* **WORK INSTRUCTIONS**
In the listing below, locate the lines bearing the word "login". Copy every one of them.

[[ INPUT, beginning ]]

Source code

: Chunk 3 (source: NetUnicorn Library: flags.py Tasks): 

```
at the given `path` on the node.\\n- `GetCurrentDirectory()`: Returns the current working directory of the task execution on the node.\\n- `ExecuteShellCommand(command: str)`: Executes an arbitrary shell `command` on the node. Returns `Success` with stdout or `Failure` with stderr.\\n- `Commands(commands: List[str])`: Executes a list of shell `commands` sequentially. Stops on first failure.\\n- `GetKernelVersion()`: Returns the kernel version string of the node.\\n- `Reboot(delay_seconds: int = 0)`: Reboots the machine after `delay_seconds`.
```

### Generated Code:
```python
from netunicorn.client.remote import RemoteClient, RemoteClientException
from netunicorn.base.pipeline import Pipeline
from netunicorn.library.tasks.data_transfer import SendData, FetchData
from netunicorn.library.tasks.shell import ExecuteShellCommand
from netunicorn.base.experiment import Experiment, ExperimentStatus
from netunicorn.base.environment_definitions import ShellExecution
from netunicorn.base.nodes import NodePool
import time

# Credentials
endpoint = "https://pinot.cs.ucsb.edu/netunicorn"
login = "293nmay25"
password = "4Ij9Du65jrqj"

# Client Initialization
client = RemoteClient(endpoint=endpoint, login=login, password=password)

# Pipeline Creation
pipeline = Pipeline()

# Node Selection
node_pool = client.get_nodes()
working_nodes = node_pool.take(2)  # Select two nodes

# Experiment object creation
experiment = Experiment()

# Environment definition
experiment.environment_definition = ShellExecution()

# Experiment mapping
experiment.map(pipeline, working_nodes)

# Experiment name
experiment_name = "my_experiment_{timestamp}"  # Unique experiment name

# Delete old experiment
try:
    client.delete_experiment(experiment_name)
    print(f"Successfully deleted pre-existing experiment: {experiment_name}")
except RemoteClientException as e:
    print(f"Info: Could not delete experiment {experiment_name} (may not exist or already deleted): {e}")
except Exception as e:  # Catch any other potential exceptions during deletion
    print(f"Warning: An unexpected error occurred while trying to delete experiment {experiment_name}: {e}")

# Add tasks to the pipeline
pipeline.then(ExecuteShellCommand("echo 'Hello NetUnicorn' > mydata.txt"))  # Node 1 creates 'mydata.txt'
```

[[ INPUT, end ]]

* **ANSWER SPACE**
login = "293nmay25"
client = RemoteClient(endpoint=endpoint, login=login, password=password)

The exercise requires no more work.